*** Opening of DATA TO USE ***

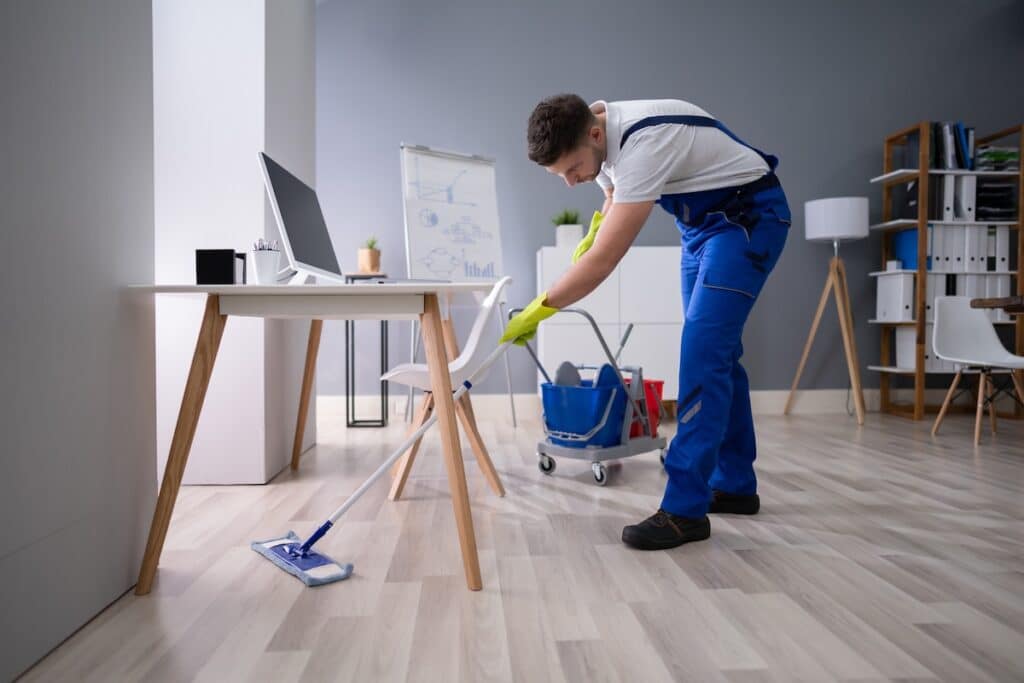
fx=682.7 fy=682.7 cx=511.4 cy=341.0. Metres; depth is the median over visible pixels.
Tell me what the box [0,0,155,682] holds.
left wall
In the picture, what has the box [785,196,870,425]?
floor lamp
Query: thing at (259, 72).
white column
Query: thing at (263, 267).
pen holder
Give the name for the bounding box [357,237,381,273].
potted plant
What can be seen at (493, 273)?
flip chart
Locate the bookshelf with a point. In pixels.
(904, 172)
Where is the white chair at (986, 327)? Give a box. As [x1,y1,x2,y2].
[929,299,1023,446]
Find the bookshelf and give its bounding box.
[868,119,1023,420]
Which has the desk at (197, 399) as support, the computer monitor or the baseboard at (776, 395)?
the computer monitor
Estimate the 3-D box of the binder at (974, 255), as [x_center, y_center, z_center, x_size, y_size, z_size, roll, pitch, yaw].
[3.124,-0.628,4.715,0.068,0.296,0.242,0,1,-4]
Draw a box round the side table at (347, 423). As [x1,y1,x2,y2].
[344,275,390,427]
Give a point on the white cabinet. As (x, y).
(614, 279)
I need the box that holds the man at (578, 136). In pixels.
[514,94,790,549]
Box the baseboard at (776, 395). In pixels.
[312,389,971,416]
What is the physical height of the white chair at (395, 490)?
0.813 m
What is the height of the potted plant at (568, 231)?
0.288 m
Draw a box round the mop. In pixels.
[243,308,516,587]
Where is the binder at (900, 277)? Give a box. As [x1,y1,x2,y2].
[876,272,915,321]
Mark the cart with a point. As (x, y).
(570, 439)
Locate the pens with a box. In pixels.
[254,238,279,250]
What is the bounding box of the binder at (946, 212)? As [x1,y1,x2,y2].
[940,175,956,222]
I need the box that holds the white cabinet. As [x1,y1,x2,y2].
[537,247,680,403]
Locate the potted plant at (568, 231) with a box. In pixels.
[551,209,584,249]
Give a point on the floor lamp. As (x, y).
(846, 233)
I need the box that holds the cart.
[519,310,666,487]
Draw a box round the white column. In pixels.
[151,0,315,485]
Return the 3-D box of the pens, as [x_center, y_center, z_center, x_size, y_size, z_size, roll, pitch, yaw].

*** Close of DATA TO USE ***
*** Opening of DATA TO USE ***

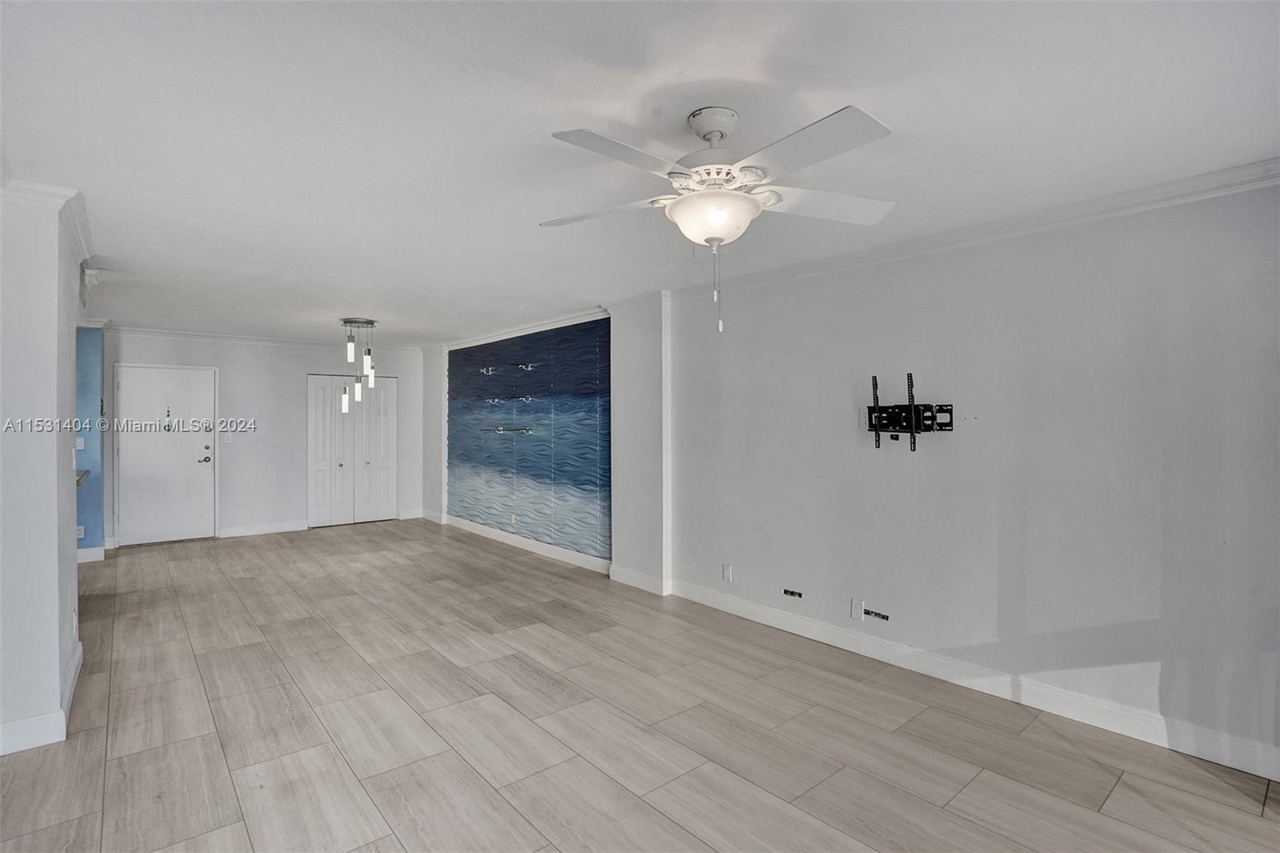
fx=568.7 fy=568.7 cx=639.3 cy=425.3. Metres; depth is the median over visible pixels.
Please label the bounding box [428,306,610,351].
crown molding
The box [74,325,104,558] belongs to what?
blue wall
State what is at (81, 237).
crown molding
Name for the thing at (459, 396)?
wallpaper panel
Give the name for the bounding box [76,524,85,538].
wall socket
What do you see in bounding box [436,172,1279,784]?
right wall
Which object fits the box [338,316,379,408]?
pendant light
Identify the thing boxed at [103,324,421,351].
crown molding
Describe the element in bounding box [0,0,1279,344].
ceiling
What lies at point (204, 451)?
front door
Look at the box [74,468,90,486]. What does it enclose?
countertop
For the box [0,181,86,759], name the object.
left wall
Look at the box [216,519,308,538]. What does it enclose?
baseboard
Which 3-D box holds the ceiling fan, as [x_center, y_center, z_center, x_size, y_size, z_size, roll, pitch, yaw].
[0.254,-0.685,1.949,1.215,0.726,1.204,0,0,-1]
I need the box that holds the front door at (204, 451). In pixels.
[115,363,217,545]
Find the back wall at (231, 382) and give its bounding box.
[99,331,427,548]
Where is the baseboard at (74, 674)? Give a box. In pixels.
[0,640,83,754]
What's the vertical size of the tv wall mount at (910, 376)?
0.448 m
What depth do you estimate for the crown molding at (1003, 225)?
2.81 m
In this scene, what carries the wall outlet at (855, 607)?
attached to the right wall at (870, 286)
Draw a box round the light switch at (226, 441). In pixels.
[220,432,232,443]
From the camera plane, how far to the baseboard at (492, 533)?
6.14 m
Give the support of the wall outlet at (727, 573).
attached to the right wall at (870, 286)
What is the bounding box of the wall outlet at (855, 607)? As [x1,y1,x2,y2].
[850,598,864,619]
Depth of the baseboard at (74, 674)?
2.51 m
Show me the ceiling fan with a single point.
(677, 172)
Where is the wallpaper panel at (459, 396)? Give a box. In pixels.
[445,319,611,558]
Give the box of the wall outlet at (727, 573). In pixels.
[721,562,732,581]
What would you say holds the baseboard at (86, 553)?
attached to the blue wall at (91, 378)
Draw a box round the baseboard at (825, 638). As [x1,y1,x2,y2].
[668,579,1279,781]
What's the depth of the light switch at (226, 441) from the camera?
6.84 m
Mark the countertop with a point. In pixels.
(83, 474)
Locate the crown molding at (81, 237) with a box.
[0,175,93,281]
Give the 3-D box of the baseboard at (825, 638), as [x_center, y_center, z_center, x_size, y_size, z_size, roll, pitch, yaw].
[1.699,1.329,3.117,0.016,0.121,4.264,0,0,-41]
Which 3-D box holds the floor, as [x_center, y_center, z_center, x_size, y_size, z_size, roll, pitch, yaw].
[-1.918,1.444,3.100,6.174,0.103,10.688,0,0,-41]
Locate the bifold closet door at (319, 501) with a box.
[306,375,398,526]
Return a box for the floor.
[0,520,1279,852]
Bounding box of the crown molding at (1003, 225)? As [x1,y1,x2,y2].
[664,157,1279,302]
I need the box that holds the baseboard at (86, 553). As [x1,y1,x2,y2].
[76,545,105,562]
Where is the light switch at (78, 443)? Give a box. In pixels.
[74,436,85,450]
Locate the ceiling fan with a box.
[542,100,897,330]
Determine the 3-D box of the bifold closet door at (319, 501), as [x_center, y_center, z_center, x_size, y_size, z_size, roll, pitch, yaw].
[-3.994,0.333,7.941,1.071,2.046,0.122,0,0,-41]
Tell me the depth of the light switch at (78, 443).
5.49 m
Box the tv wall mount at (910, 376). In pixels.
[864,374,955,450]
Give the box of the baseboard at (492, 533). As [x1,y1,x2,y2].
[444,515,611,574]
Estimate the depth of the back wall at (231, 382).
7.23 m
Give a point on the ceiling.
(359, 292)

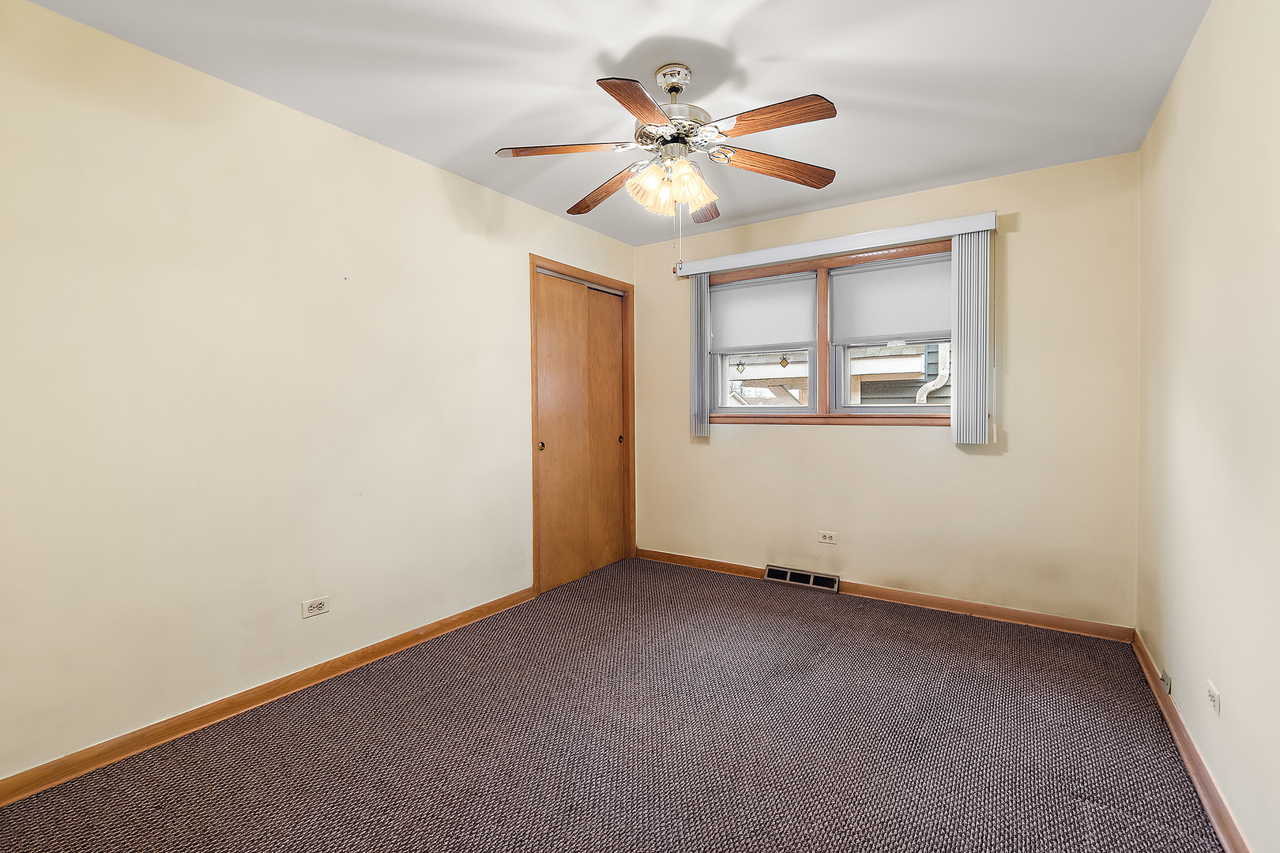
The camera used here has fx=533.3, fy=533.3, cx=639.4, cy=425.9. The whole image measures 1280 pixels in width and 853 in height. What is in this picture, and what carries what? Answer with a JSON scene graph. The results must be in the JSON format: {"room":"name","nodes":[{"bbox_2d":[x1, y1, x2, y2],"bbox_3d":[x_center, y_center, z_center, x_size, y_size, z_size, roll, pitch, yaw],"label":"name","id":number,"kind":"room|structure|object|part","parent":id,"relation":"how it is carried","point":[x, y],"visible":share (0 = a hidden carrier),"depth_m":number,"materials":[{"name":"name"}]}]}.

*** Close of DATA TO USE ***

→ TASK TO COMPLETE: Wherever the string "Metres" appears in the entries above, return the line it appears on.

→ REPLY TO THE EXERCISE:
fx=682.7 fy=682.7 cx=511.4 cy=341.0. Metres; depth is the median over visible pixels.
fx=568.7 fy=568.7 cx=639.3 cy=425.3. Metres; depth is the median over visible pixels.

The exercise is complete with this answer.